___ PAGE ___

# Tie, pocket square and navy suit combo



## scorps (Jun 30, 2013)

Hi everyone

Am looking for people's advice - would appreciate any comments.


Do you think the royal blue tie or the navy tie goes better with this suit? If neither colour goes - which colour would you go for?
Does the tie bar which spans the full width of the tie look better or the one that spans 3/4 of the width?
I personally think the looks good with either the royal or - any other recommendations which you would go with?

Many thanks


----------



## Tim Correll (Jul 18, 2005)

Both ties go, but, personally, I think it's too much blue (monochromatic as drlivingston described it). The royal blue tie is better than the navy tie because, the navy tie, in addition to being too much blue, is also too much of the same blue (which is even more monochromatic than any type of blue other than navy). I would go with a tie that is either burgundy, green, red, silver or yellow, to give more variation in color. A tie that is gold (which is actually a very dark tan-almost light brown ) or bronze (which is actually a very light brown-just as close to tan as gold is to light brown) also works and, of course, gives more variation in color.

___

## TASK REQUIREMENTS
a – Answer these questions about the forum thread on the tie and navy suit combination:
(i) What two tie bar widths does the first post ask about?
(ii) Which tie does the reply rate higher, the royal blue or the navy?
(iii) What does the reply say gold actually is?
b – Reproduce a passage of the forum thread on the tie and navy suit combination word for word, beginning at the words "Does the tie" and ending after "(Jul 18, 2005)".

___ SOURCE MATERIAL ___

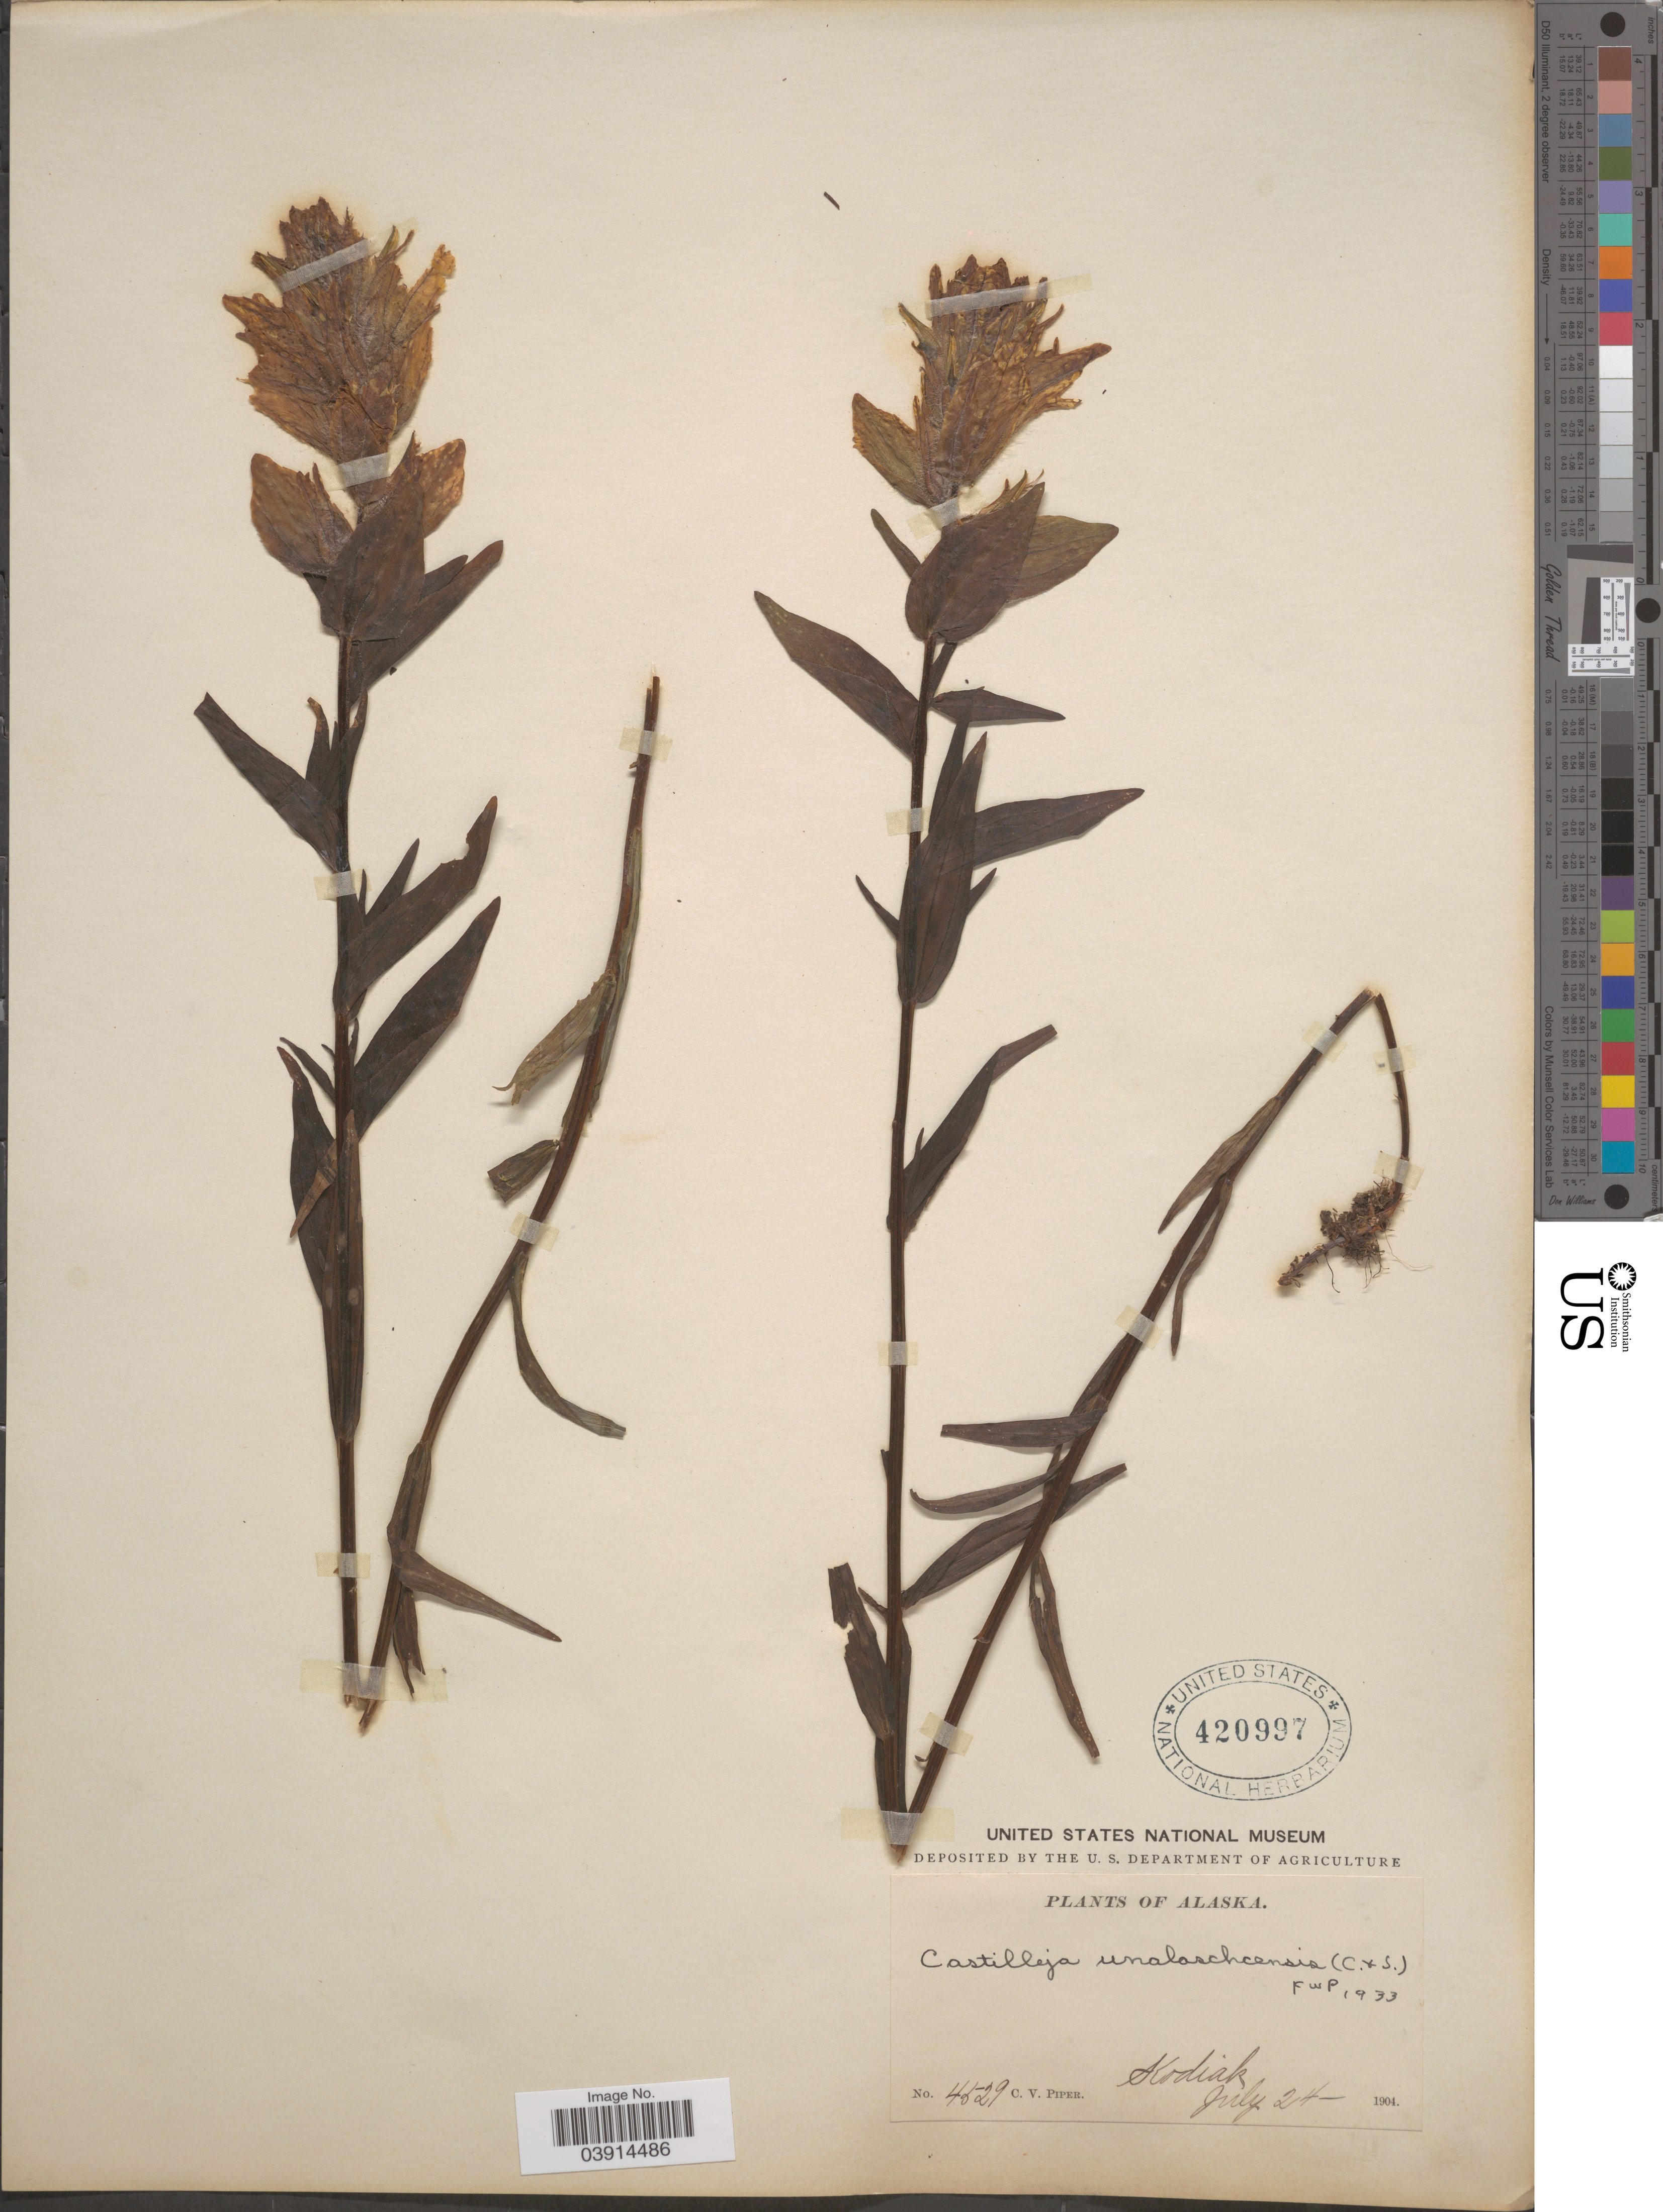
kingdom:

___

## OUTPUTS IN ORDER
a –
(i) One that spans the full width of the tie, and one that spans 3/4 of the width.
(ii) The royal blue tie.
(iii) A very dark tan, almost light brown.

b –
Does the tie bar which spans the full width of the tie look better or the one that spans 3/4 of the width?
I personally think the looks good with either the royal or - any other recommendations which you would go with?

Many thanks


----------



## Tim Correll (Jul 18, 2005)